A {30, 50, 70, 90, 110}, B {-20, -10, 0, 10, 20}, C {30, 35, 40, 45, 50}
(A) A, C, B
(B) A, B, C
(C) C, A, B
(D) B, A, C
(E) B, C, A

As per me answer should be .
Wants to confirm or reject the OA.

It is a Veritas Prep Book X question for which the OA given is (E). The explanation clearly explains you why the answer is E.
You don't have to calculate anything. SD measures the distance between each element and mean. If a new element is added which is far away from the mean, it will distort the mean more than if it were added close to the mean.
The means of the 3 sets are 70, 0 and 40.
100 is farthest from 0 so it will change the SD of set B the most (in terms of absolute increase). It is closest to 70 so it will change the SD of set A the least. Hence answer is B, C, A

Dear VeritasPrepKarishma,
this is what i found in your post
"If you notice, we have seen two different cases (case 4 and case 5)– in one of them SD increases when you add two numbers to the set and in the other, SD decreases.
Case 4: S = {1, 3, 5} or T = {1, 1, 3, 5, 5} T has higher SD. It has two extra numbers far from the mean
Case 5: S = {1, 3, 5} or T = {1, 3, 3, 5} The standard deviation (SD) of T will be less than the SD of S
So how do you decide whether SD will increase or decrease? Say, what happens in case S = {3, 4, 5, 6, 7} and T = {3, 4, 4, 5, 6, 6, 7}? "
you also said that"If a new element is added which is far away from the mean, it will add much more to the deviations than if it were added close to the mean."

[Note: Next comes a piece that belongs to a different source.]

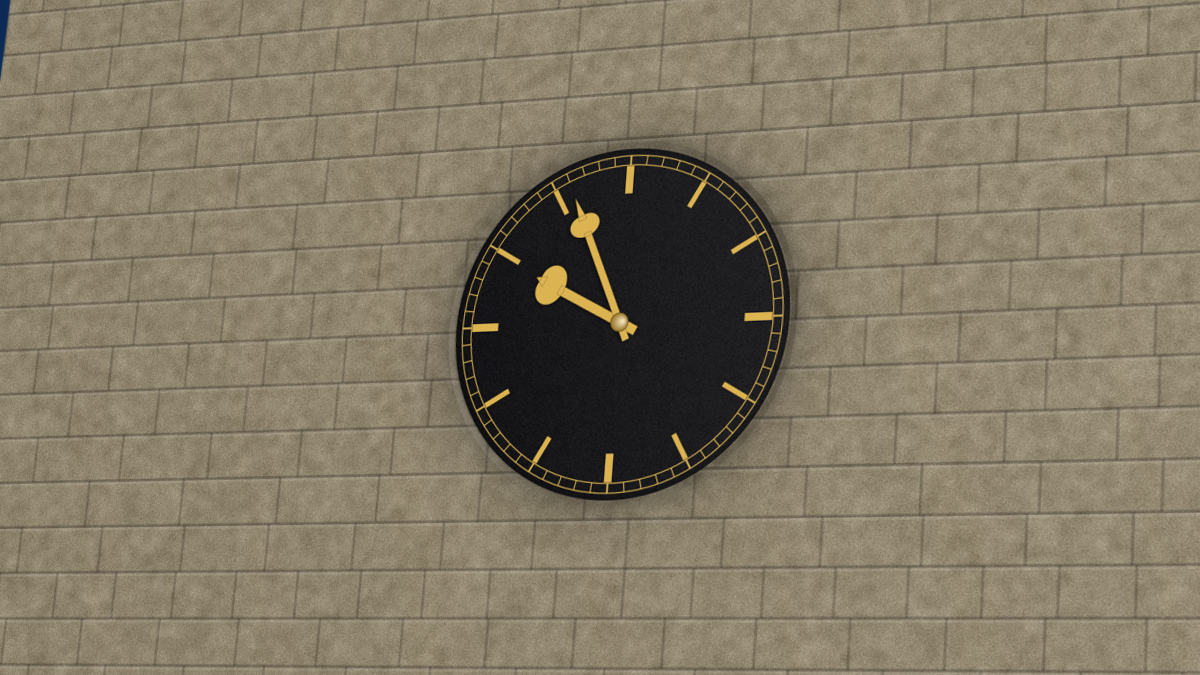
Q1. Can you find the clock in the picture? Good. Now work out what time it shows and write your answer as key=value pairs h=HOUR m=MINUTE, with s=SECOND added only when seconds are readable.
h=9 m=56
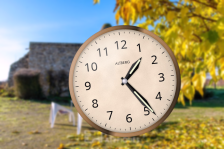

so in case 4: S = {1, 3, 5} ;mean =3 ; the difference of each number of S to mean is 2
T = {1, 1, 3, 5, 5} ; T =3; T added two numbers (1,5) the difference of 1 to the mean(T) of 3 is 2 ; the difference from 5 to the mean(T) of 3 is 2; my question is why It has two extra numbers far from the mean";

When we add numbers far from the mean, they add much more to the numerator and relatively less to the denominator. Though in this question, T does end up having the same SD as S (and that is the caveat I mentioned on my post).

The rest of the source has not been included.